SCC 88 held as follows Maintenance, necessarily must encompass a

provision for residence. Maintenance is given so that the lady can live in

the manner, more or less, to which she was accustomed. The concept of

maintenance must, therefore, include provision for food and clothing

and the like and take into account the basic need of a roof over the head.

The Honʹble Supreme Court in the case of Maharani Kesarkunverba v. I.T.

Commissioner, AIR 1960 Supreme Court 1343, held that Maintenance

must vary according to the position and status of a person. It does not

only mean food and raiment.

In this case the wife resides in a flat, the EMI of which is paid by

the husband. The club’s bills of the wife is paid by the husband. Even if

the wife had some income from her amateur coaching of martial arts and

as a consultant to ‘Prana’ a Spa, considering the status of the parties

award of Rs.15,000/‐ per month as maintenance of the wife is reasonable.

I do not find any illegality or irregularity in the order impugned.

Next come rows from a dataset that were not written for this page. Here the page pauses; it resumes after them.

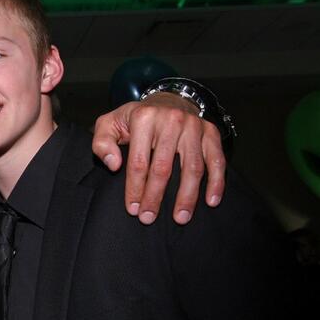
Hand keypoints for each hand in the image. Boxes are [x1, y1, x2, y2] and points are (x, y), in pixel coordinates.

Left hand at [92, 92, 225, 224]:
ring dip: (187, 196)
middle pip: (163, 168)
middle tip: (149, 218)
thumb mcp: (109, 124)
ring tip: (180, 218)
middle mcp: (171, 120)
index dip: (135, 188)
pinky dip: (216, 182)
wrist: (167, 100)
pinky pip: (217, 160)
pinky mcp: (211, 132)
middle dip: (155, 197)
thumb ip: (102, 143)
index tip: (133, 209)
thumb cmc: (135, 119)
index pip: (138, 162)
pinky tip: (211, 201)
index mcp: (144, 119)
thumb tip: (114, 165)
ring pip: (192, 167)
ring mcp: (194, 126)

The revisional application is dismissed. The order dated December 4,

2019 is upheld.

The husband is directed to pay to the wife the maintenance

pendente lite and litigation costs, as directed by the learned Court below.

Such payment should commence from the month of March, 2020.

There will be, however, no order as to costs.

Urgent photostat certified copy of this order, if applied for, be

given to the parties on priority basis.